I think it was November when the school district I taught in celebrated National Education Week. If it’s national, I guess it wasn’t just my school district. I’d bring in a number of books that have helped me become the person I am today. I’d take in different kinds of books from HAWAII to this transactional analysis book I credit with saving my life to BETWEEN PARENT AND CHILD to THE PROPHET. Often, my youngsters would be impressed by the sheer number of books I’d read. When I’d tell them I’d read EVEN more books than those, whoa, big geek points for me.
I love the ways authors craft sentences. Although I do not remember the exact quote, I do remember that in A ROOM OF ONE’S OWN, Virginia Woolf uses a woman’s flowing hair to describe the flowing branches of a weeping willow. Elizabeth George is such a card in CARELESS IN RED. I listen to books as well as read them. CARELESS is a CD book. As I drove in to the gym parking lot, EG via her book was talking about how thin a medical examiner was by saying, “as thin as a spinster’s hopes for marriage.” Thirty years ago I would have wanted to rip her stomach out (nonviolently of course) and feed it to her, but recently? I sat in my car laughing for a minute or two. Maybe BEING PEACE by Thich Nhat Hanh helped with my transformation; I know that book helped me not take teenage snottiness personally.

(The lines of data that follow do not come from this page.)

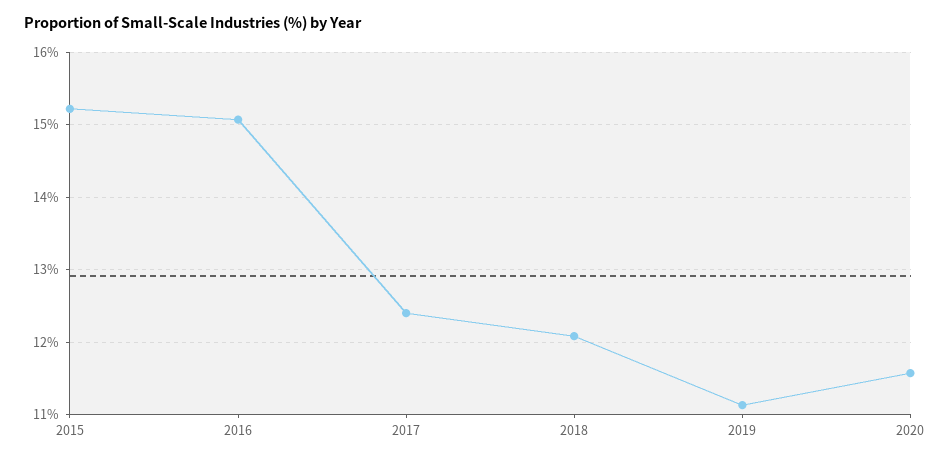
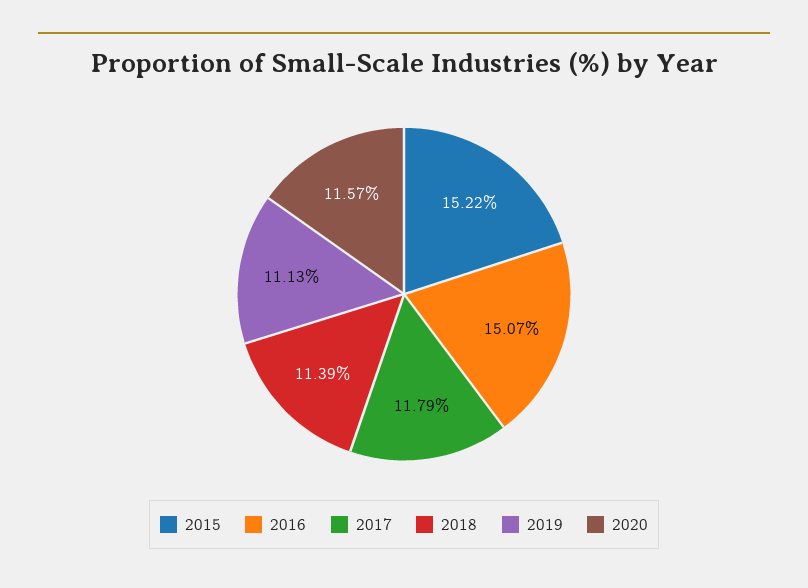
  {
    "2015": 15.22,
    "2016": 15.07,
-   "2017": 12.4,
+   "2017": 11.79,
-   "2018": 12.1,
+   "2018": 11.39,
    "2019": 11.13,
    "2020": 11.57
  }

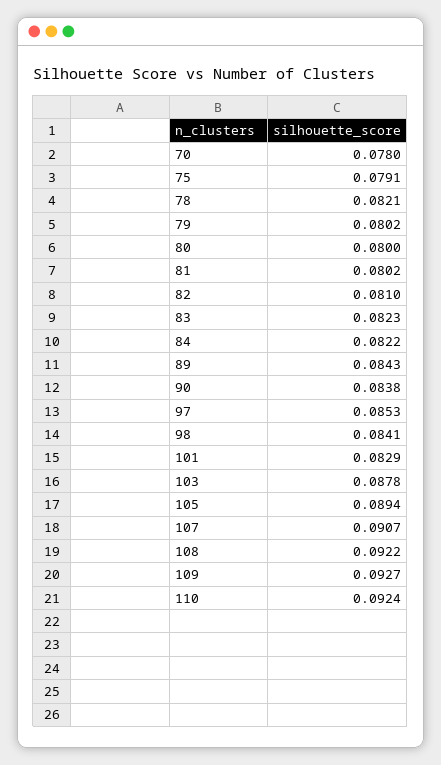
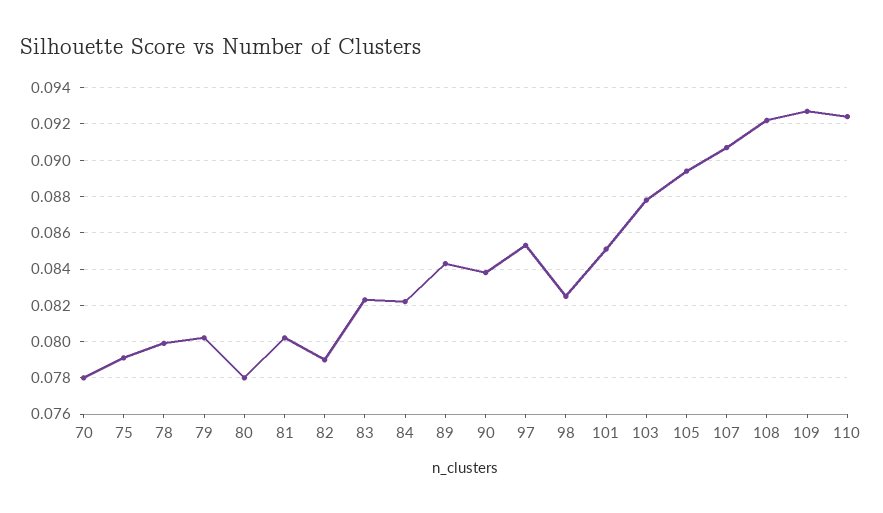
  {
    "70": 0.078,
    "75": 0.0791,
-   "78": 0.0821,
+   "78": 0.08,
    "79": 0.0802,
-   "80": 0.08,
+   "80": 0.078,
    "81": 0.0802,
-   "82": 0.081,
+   "82": 0.079,
    "83": 0.0823,
    "84": 0.0822,
    "89": 0.0843,
    "90": 0.0838,
    "97": 0.0853,
-   "98": 0.0841,
+   "98": 0.0825,
-   "101": 0.0829,
+   "101": 0.085,
    "103": 0.0878,
    "105": 0.0894,
    "107": 0.0907,
    "108": 0.0922,
    "109": 0.0927,
    "110": 0.0924
  }

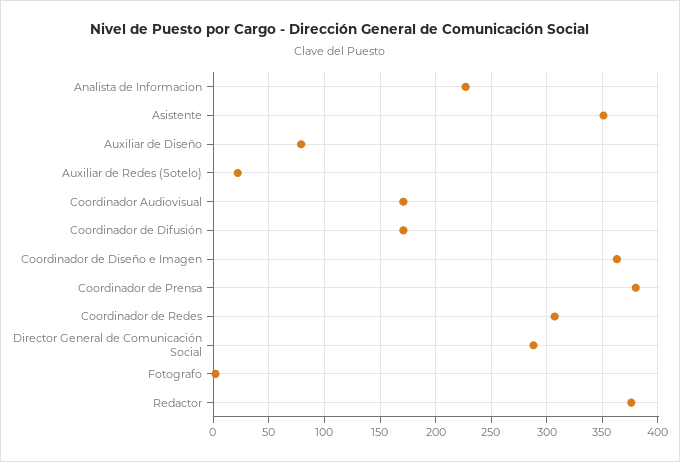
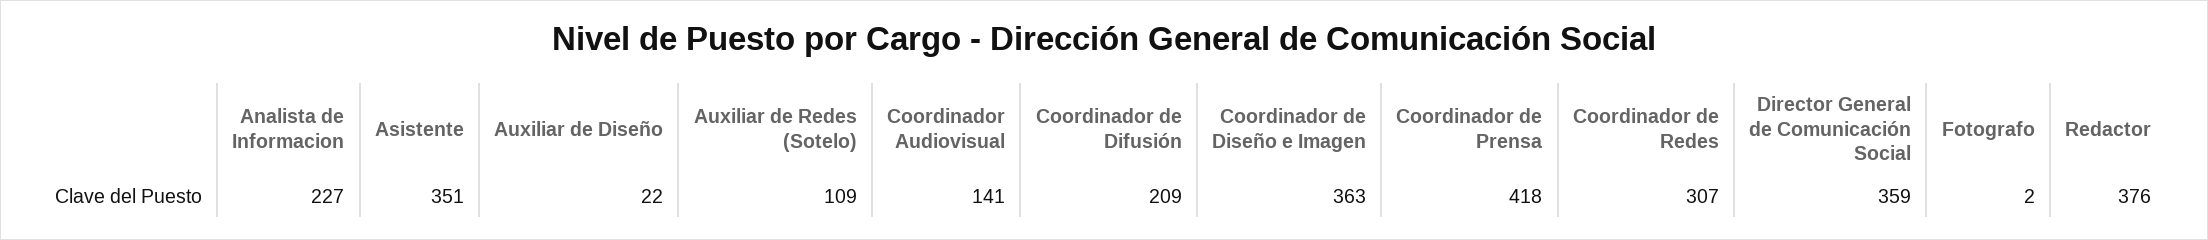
  {
    "Analista de Informacion": 227,
    "Asistente": 351,
-   "Auxiliar de Diseño": 80,
+   "Auxiliar de Diseño": 22,
-   "Auxiliar de Redes (Sotelo)": 20,
+   "Auxiliar de Redes (Sotelo)": 109,
-   "Coordinador Audiovisual": 170,
+   "Coordinador Audiovisual": 141,
-   "Coordinador de Difusión": 170,
+   "Coordinador de Difusión": 209,
    "Coordinador de Diseño e Imagen": 363,
-   "Coordinador de Prensa": 380,
+   "Coordinador de Prensa": 418,
    "Coordinador de Redes": 307,
-   "Director General de Comunicación Social": 290,
+   "Director General de Comunicación Social": 359,
    "Fotografo": 2,
    "Redactor": 376
  }

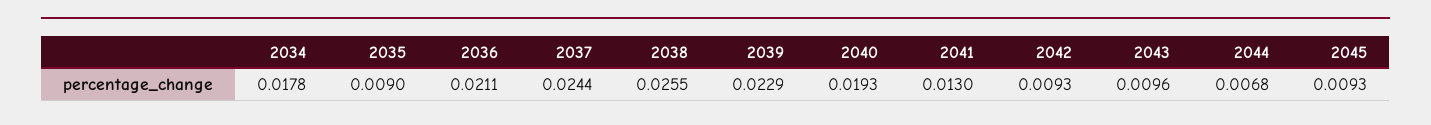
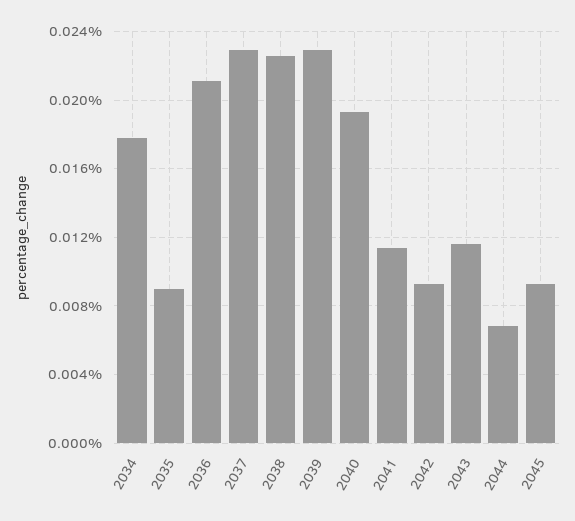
  {
    "2034": 0.0178,
    "2035": 0.009,
    "2036": 0.0211,
-   "2037": 0.0244,
+   "2037": 0.023,
-   "2038": 0.0255,
+   "2038": 0.0225,
    "2039": 0.0229,
    "2040": 0.0193,
-   "2041": 0.013,
+   "2041": 0.0115,
    "2042": 0.0093,
-   "2043": 0.0096,
+   "2043": 0.0115,
    "2044": 0.0068,
    "2045": 0.0093
  }

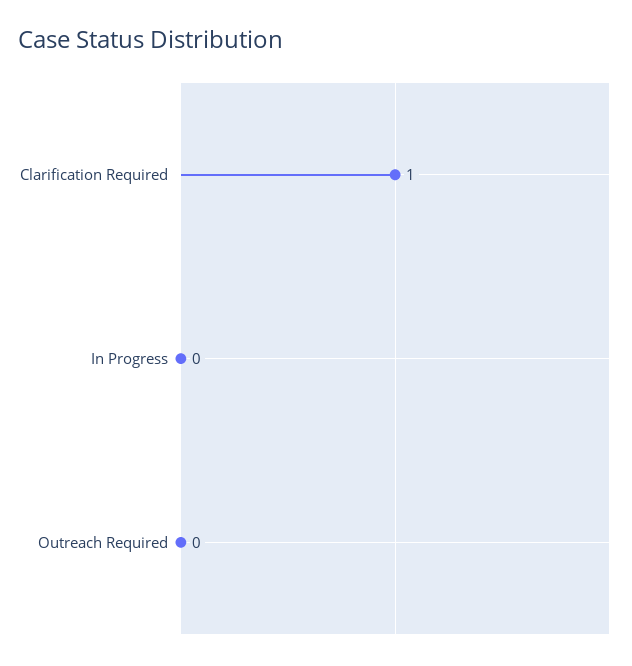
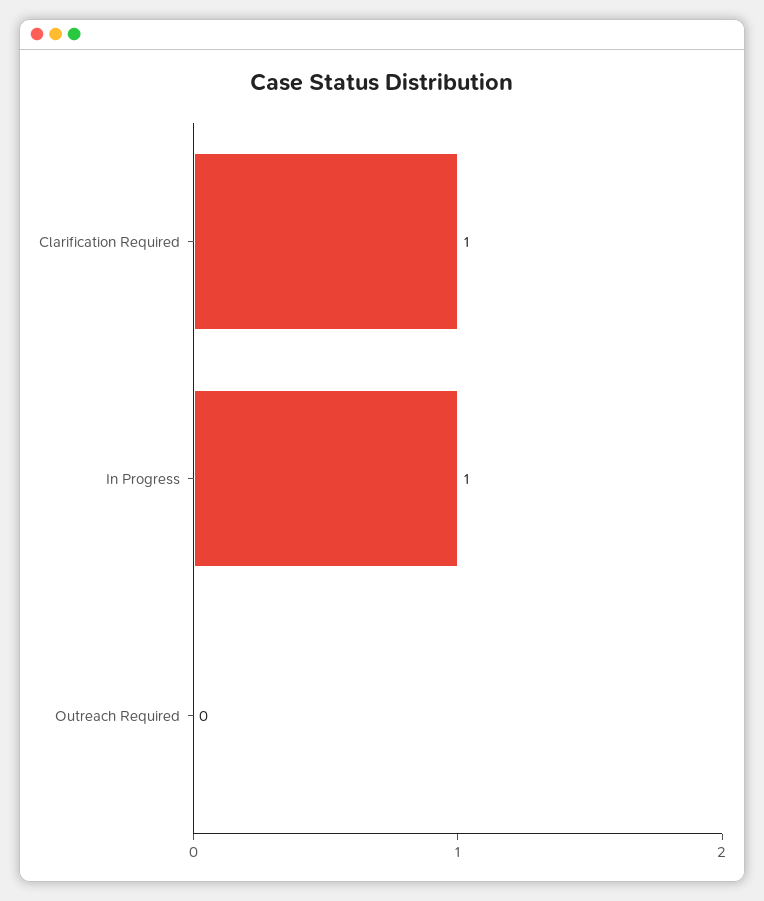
  {
    "Clarification Required": 1,
-   "In Progress": 0,
+   "In Progress": 1,
    "Outreach Required": 0
  }

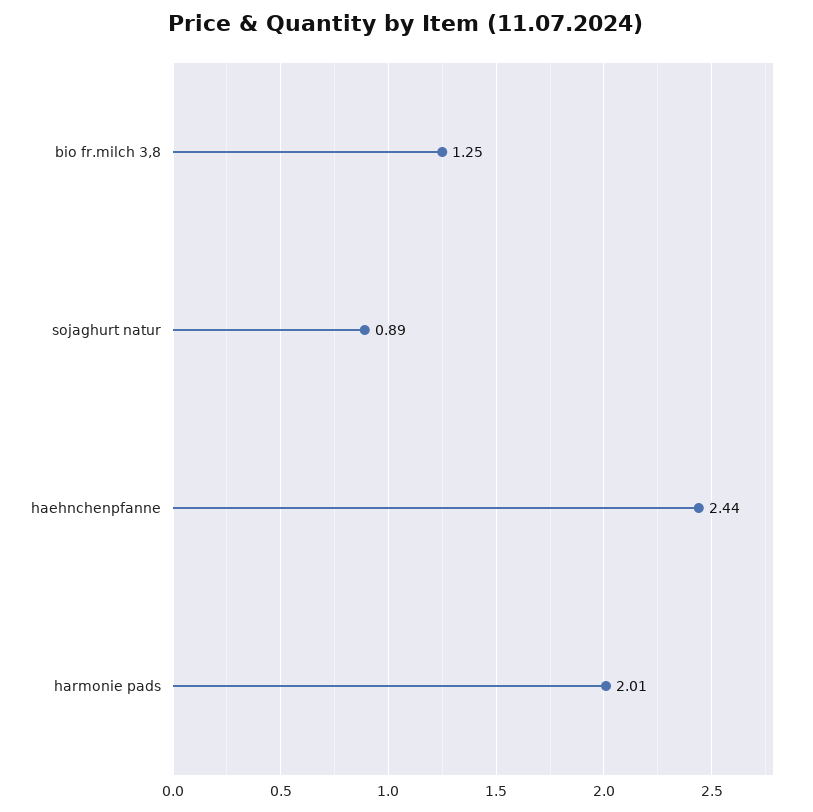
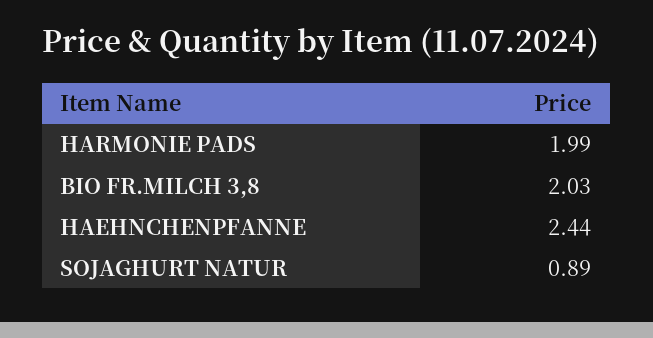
  {
-   "bio fr.milch 3,8": 1.25,
+   "bio fr.milch 3,8": 2.03,
    "sojaghurt natur": 0.89,
    "haehnchenpfanne": 2.44,
-   "harmonie pads": 2.01
+   "harmonie pads": 1.99
  }

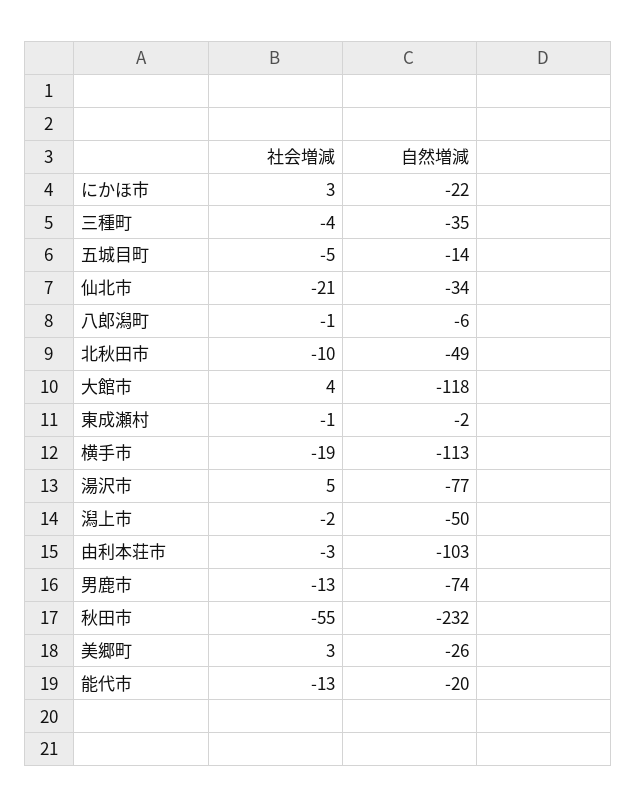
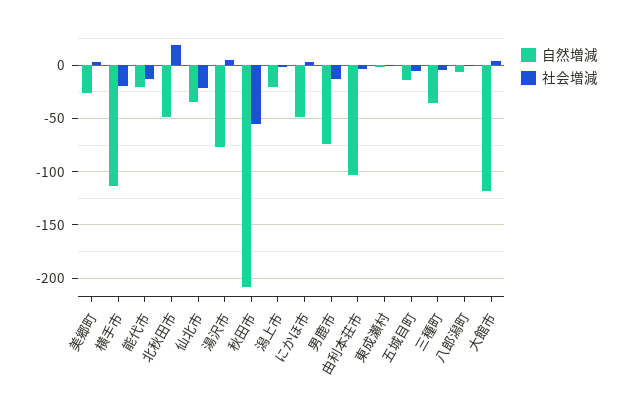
  {
    "社会増減": {
      "にかほ市": 3,
      "三種町": -4,
      "五城目町": -5,
      "仙北市": -21,
      "八郎潟町": -1,
-     "北秋田市": -10,
+     "北秋田市": 20,
      "大館市": 4,
      "東成瀬村": -1,
      "横手市": -19,
      "湯沢市": 5,
      "潟上市": -2,
      "由利本荘市": -3,
      "男鹿市": -13,
      "秋田市": -55,
      "美郷町": 3,
      "能代市": -13
    },
    "自然増減": {
-     "にかほ市": -22,
+     "にかほ市": -50,
      "三種町": -35,
      "五城目町": -14,
      "仙北市": -34,
      "八郎潟町": -6,
      "北秋田市": -49,
      "大館市": -118,
      "東成瀬村": -2,
      "横手市": -113,
      "湯沢市": -77,
-     "潟上市": -50,
+     "潟上市": -20,
      "由利本荘市": -103,
      "男鹿市": -74,
-     "秋田市": -232,
+     "秋田市": -210,
      "美郷町": -26,
      "能代市": -20
    }
  }

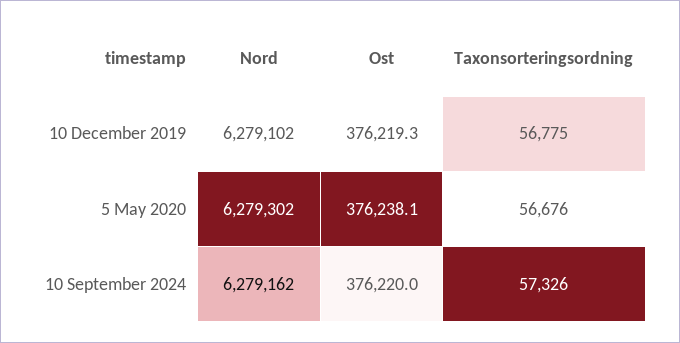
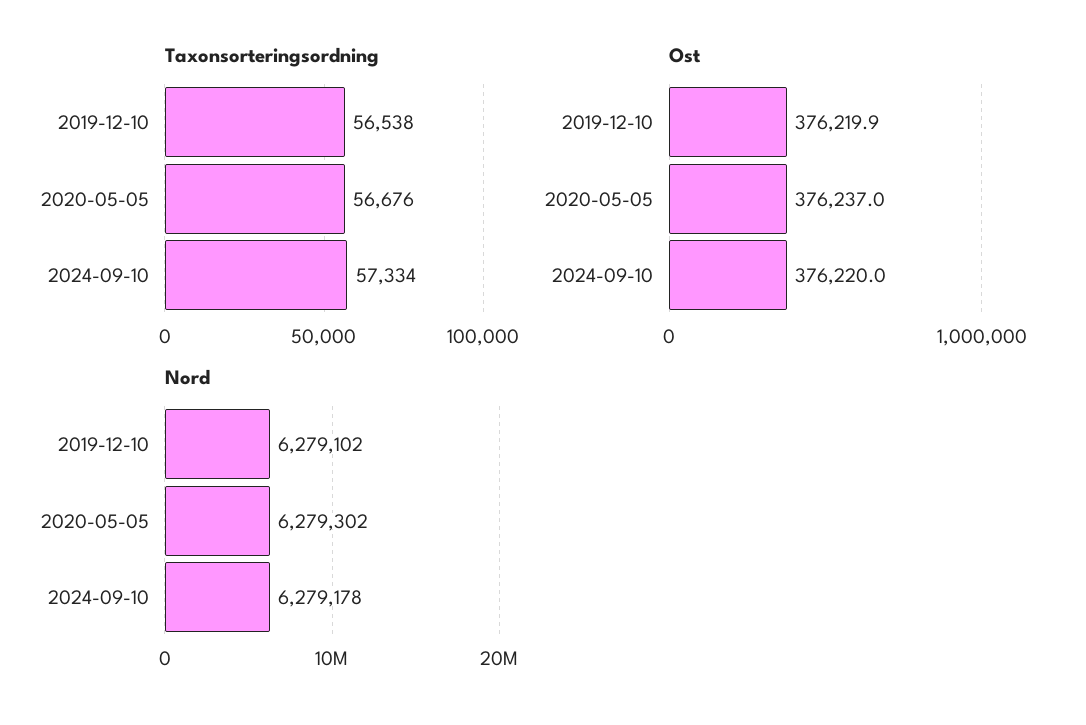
  {
    "Nord": {
      "10 December 2019": 6279102,
      "5 May 2020": 6279302,
-     "10 September 2024": 6279162
+     "10 September 2024": 6279178
    },
    "Ost": {
-     "10 December 2019": 376219.3,
+     "10 December 2019": 376219.9,
-     "5 May 2020": 376238.1,
+     "5 May 2020": 376237,
      "10 September 2024": 376220
    },
    "Taxonsorteringsordning": {
-     "10 December 2019": 56775,
+     "10 December 2019": 56538,
      "5 May 2020": 56676,
-     "10 September 2024": 57326
+     "10 September 2024": 57334
    }
  }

I usually have a book or magazine with me. I never know when I might have to wait for a few minutes and what better way to pass my time than reading a passage or two or perhaps a poem or part of a news article. Books slow me down. One of my favorite times of day is when I go to bed. I warm up some milk, brush my teeth, put on my jammies, and snuggle in with a book. I might get two pages read or four, but no matter how many I read, I know when my eyelids get droopy, I can close my book, shut off the light, and have a restful sleep.